Your instructions.
Can you rewrite the listing with "Mask every instance of" replaced by "Segment every instance of" and everything else left as it is?
___ Material supplied ___
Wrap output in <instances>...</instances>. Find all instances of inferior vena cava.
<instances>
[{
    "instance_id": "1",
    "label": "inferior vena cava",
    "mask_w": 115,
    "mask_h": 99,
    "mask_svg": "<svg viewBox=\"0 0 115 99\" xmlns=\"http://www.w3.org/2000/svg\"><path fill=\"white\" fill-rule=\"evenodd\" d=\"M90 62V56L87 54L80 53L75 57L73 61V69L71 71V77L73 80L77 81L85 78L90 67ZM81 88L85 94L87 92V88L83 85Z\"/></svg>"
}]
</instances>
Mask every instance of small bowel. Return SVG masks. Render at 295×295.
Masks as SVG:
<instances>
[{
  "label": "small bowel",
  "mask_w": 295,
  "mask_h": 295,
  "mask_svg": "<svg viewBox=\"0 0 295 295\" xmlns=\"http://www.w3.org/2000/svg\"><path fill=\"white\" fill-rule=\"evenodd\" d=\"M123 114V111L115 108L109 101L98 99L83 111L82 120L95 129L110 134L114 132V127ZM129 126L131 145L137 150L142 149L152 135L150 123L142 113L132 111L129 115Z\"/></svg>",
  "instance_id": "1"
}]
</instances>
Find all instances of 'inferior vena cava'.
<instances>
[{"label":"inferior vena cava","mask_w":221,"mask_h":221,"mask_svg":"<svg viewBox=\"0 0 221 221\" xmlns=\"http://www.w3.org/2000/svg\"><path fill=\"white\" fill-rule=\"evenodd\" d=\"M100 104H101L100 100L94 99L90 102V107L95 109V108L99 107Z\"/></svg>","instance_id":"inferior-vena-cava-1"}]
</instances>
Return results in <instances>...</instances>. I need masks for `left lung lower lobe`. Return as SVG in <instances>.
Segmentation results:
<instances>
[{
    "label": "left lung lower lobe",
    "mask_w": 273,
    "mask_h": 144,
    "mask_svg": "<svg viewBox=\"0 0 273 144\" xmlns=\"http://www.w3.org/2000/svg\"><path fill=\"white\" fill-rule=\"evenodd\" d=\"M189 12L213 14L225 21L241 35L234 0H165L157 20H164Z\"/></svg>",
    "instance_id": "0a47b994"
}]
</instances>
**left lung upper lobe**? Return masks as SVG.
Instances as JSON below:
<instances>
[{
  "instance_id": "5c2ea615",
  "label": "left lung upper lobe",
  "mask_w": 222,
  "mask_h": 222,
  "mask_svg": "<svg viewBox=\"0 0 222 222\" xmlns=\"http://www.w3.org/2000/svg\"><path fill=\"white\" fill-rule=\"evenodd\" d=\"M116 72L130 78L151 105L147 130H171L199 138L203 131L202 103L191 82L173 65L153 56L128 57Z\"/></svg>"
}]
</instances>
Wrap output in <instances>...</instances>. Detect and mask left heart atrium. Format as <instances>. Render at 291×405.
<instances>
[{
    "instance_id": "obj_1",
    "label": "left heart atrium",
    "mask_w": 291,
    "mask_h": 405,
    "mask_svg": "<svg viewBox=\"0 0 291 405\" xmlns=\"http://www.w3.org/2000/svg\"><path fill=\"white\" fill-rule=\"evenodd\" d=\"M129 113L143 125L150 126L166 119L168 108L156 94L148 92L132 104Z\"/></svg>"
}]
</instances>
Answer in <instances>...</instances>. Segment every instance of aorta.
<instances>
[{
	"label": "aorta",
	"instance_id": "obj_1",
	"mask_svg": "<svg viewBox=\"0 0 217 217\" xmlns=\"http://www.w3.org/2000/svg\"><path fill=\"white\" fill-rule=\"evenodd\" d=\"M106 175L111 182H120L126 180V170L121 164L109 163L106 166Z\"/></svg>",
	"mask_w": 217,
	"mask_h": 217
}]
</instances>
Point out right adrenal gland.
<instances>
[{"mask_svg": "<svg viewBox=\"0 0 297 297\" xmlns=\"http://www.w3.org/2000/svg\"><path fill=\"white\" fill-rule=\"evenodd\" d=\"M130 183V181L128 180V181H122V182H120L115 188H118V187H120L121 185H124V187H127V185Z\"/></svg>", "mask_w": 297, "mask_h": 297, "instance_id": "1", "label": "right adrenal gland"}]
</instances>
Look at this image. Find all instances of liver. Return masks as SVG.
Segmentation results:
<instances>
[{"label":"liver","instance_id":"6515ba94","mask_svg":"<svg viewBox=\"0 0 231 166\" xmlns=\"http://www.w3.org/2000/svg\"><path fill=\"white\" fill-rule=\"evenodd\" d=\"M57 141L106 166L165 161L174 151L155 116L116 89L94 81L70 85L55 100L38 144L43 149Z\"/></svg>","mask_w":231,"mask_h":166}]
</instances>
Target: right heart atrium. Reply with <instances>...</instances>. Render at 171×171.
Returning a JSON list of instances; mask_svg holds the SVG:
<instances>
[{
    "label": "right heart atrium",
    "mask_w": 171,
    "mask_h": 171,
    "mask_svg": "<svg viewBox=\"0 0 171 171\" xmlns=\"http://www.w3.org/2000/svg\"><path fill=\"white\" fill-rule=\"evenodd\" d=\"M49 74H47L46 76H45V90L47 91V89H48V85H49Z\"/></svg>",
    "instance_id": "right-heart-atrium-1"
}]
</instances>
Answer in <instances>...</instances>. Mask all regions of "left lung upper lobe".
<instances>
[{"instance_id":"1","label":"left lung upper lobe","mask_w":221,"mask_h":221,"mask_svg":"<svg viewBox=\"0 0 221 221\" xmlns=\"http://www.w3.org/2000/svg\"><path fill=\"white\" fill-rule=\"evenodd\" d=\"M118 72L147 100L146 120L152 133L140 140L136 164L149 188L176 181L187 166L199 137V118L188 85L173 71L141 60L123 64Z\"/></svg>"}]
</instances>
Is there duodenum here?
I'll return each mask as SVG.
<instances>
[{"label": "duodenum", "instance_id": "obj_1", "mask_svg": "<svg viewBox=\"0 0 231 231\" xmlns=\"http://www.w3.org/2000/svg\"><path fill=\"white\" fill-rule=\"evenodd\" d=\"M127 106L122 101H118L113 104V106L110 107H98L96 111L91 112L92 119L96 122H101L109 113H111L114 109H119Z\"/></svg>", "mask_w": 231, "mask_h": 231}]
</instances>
___
Exercise output.
Wrap output in <instances>...</instances>. Find all instances of inferior vena cava.
<instances>
[{
    "instance_id": "1",
    "label": "inferior vena cava",
    "mask_w": 115,
    "mask_h": 99,
    "mask_svg": "<svg viewBox=\"0 0 115 99\" xmlns=\"http://www.w3.org/2000/svg\"><path fill=\"white\" fill-rule=\"evenodd\" d=\"M90 62V56L87 54L80 53L75 57L73 61V69L71 71V77L73 80L77 81L85 78L90 67ZM81 88L85 94L87 92V88L83 85Z\"/></svg>"
}]
</instances>
Segment every instance of small bowel. Return SVG masks. Render at 295×295.
Masks as SVG:
<instances>
[{
  "label": "small bowel",
  "mask_w": 295,
  "mask_h": 295,
  "mask_svg": "<svg viewBox=\"0 0 295 295\" xmlns=\"http://www.w3.org/2000/svg\"><path fill=\"white\" fill-rule=\"evenodd\" d=\"M123 114V111L115 108L109 101L98 99L83 111L82 120L95 129L110 134L114 132V127ZM129 126L131 145L137 150L142 149L152 135L150 123L142 113L132 111L129 115Z\"/></svg>",
  "instance_id": "1"
}]
</instances>
Find all instances of 'inferior vena cava'.
<instances>
[{"label":"inferior vena cava","mask_w":221,"mask_h":221,"mask_svg":"<svg viewBox=\"0 0 221 221\" xmlns=\"http://www.w3.org/2000/svg\"><path fill=\"white\" fill-rule=\"evenodd\" d=\"M100 104H101L100 100L94 99L90 102V107L95 109V108L99 107Z\"/></svg>","instance_id":"inferior-vena-cava-1"}]
</instances>
Return results in <instances>...</instances>. I need masks for `left lung lower lobe`. Return as SVG in <instances>.
Segmentation results:
<instances>
[{
    "label": "left lung lower lobe",
    "mask_w": 273,
    "mask_h": 144,
    "mask_svg": "<svg viewBox=\"0 0 273 144\" xmlns=\"http://www.w3.org/2000/svg\"><path fill=\"white\" fill-rule=\"evenodd\" d=\"M189 12L213 14L225 21L241 35L234 0H165L157 20H164Z\"/></svg>",
    "instance_id": "0a47b994"
}]
</instances>
**left lung upper lobe**? Return masks as SVG.
Instances as JSON below:
<instances>
[{
  "instance_id": "5c2ea615",
  "label": "left lung upper lobe",
  "mask_w": 222,
  "mask_h": 222,
  "mask_svg": "<svg viewBox=\"0 0 222 222\" xmlns=\"http://www.w3.org/2000/svg\"><path fill=\"white\" fill-rule=\"evenodd\" d=\"M116 72L130 78L151 105L147 130H171L199 138L203 131L202 103L191 82L173 65L153 56L128 57Z\"/></svg>"
}]
</instances>
Wrap output in <instances>...</instances>. Detect and mask left heart atrium. Format as <instances>. Render at 291×405.
<instances>
[{
    "instance_id": "obj_1",
    "label": "left heart atrium",
    "mask_w": 291,
    "mask_h": 405,
    "mask_svg": "<svg viewBox=\"0 0 291 405\" xmlns=\"http://www.w3.org/2000/svg\"><path fill=\"white\" fill-rule=\"evenodd\" d=\"M129 113L143 125L150 126L166 119L168 108L156 94L148 92L132 104Z\"/></svg>"
}]
</instances>
Answer in <instances>...</instances>. Segment every instance of aorta.
<instances>
[{
	"label": "aorta",
	"instance_id": "obj_1",
	"mask_svg": "<svg viewBox=\"0 0 217 217\" xmlns=\"http://www.w3.org/2000/svg\"><path fill=\"white\" fill-rule=\"evenodd\" d=\"M106 175L111 182H120L126 180V170L121 164L109 163L106 166Z\"/></svg>",
	"mask_w": 217,
	"mask_h": 217
}]
</instances>
Point out right adrenal gland.
<instances>
[{"mask_svg": "<svg viewBox=\"0 0 297 297\" xmlns=\"http://www.w3.org/2000/svg\"><path fill=\"white\" fill-rule=\"evenodd\" d=\"M130 183V181L128 180V181H122V182H120L115 188H118V187H120L121 185H124V187H127V185Z\"/></svg>", "mask_w": 297, "mask_h": 297, "instance_id": "1", "label": "right adrenal gland"}]
</instances>
Look at this image. Find all instances of liver. Return masks as SVG.
Segmentation results:
<instances>
[{"label":"liver","instance_id":"6515ba94","mask_svg":"<svg viewBox=\"0 0 231 166\" xmlns=\"http://www.w3.org/2000/svg\"><path fill=\"white\" fill-rule=\"evenodd\" d=\"M57 141L106 166L165 161L174 151L155 116L116 89L94 81L70 85L55 100L38 144L43 149Z\"/></svg>","mask_w":231,"mask_h":166}]
</instances>
Target: right heart atrium. Reply with <instances>...</instances>. Render at 171×171.
Returning a JSON list of instances; mask_svg holds the SVG:
<instances>
[{
    "label": "right heart atrium",
    "mask_w": 171,
    "mask_h": 171,
    "mask_svg": "<svg viewBox=\"0 0 171 171\" xmlns=\"http://www.w3.org/2000/svg\"><path fill=\"white\" fill-rule=\"evenodd\" d=\"M49 74H47L46 76H45V90L47 91V89H48V85H49Z\"/></svg>",
    "instance_id": "right-heart-atrium-1"
}]
</instances>
Answer in <instances>...</instances>. Mask all regions of "left lung upper lobe".
<instances>
[{"instance_id":"1","label":"left lung upper lobe","mask_w":221,"mask_h":221,"mask_svg":"<svg viewBox=\"0 0 221 221\" xmlns=\"http://www.w3.org/2000/svg\"><path fill=\"white\" fill-rule=\"evenodd\" d=\"M118 72L147 100L146 120L152 133L140 140L136 164L149 188L176 181L187 166L199 137V118L188 85L173 71L141 60L123 64Z\"/></svg>"}]
</instances>
Is there duodenum here?
I'll return each mask as SVG.
<instances>
[{"label": "duodenum", "instance_id": "obj_1", "mask_svg": "<svg viewBox=\"0 0 231 231\" xmlns=\"http://www.w3.org/2000/svg\"><path fill=\"white\" fill-rule=\"evenodd\" d=\"M127 106L122 101H118L113 104V106L110 107H98L96 111L91 112L92 119L96 122H101L109 113H111L114 109H119Z\"/></svg>", "mask_w": 231, "mask_h": 231}]
</instances>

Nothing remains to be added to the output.